The Mudcat Café TM
Thread #40478   Message #579469
Posted By: Amos
25-Oct-01 - 11:20 AM
Thread Name: BS: Kiss Your Civil Liberties Goodbye
Subject: RE: BS: Kiss Your Civil Liberties Goodbye
The anti-terrorism bill is a bipartisan compromise from similar measures approved earlier by the House and Senate. A chief difference is that the final legislation would have many of its provisions expire, or "sunset," in four years.

The White House had opposed any such limits, but was forced to accept them as part of the price of getting a measure that both the House and Senate could pass.

Many lawmakers said "sunsets" were a needed safeguard to help protect against future abuses of the war-time legislation.

Senate Judiciary Committee Chairman Patrick Leahy, a Vermont Democrat, said, "We did the White House a favor" by eliminating provisions that he called unconstitutional and said would have trampled civil liberties.

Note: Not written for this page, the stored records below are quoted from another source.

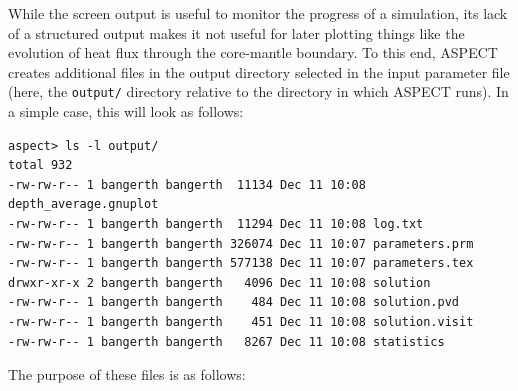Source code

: \documentclass{article}
\newcommand{\aspect}{\textsc{ASPECT}}
\begin{document}
While the screen output is useful to monitor the progress of a simulation,
its lack of a structured output makes it not useful for later plotting things
like the evolution of heat flux through the core-mantle boundary. To this end,
\aspect{} creates additional files in the output directory selected in the
input parameter file
(here, the \texttt{output/} directory relative to the
directory in which \aspect{} runs). In a simple case, this will look as
follows:
\begin{lstlisting}[frame=single,language=ksh]
aspect> ls -l output/
total 932
-rw-rw-r-- 1 bangerth bangerth  11134 Dec 11 10:08 depth_average.gnuplot
-rw-rw-r-- 1 bangerth bangerth  11294 Dec 11 10:08 log.txt
-rw-rw-r-- 1 bangerth bangerth 326074 Dec 11 10:07 parameters.prm
-rw-rw-r-- 1 bangerth bangerth 577138 Dec 11 10:07 parameters.tex
drwxr-xr-x 2 bangerth bangerth   4096 Dec 11 10:08 solution
-rw-rw-r-- 1 bangerth bangerth    484 Dec 11 10:08 solution.pvd
-rw-rw-r-- 1 bangerth bangerth    451 Dec 11 10:08 solution.visit
-rw-rw-r-- 1 bangerth bangerth   8267 Dec 11 10:08 statistics
\end{lstlisting}
The purpose of these files is as follows:
\end{document}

Changes made in the legislation included eliminating or revising provisions that would have allowed for the indefinite detention without charges of foreigners deemed security risks and the execution of search warrants without any notification.

ACLU DISSATISFIED

Regardless of the changes, the American Civil Liberties Union remained dissatisfied with the legislation, warning it still contained many provisions that could be used to violate the rights of law-abiding people.

Highlights of the legislation include provisions that:

--Make it a crime to knowingly harbor a terrorist.

--Authorize "roving wiretaps." This would grant court orders to wiretap any phone a suspected foreign terrorist might use rather than a specific phone. Many suspects now frustrate law enforcement by constantly switching phones.

--Make it easier for U.S. criminal investigators and intelligence officers to share intelligence information.

--Give the U.S. Treasury Department new powers to target foreign countries and banks deemed to be money-laundering threats.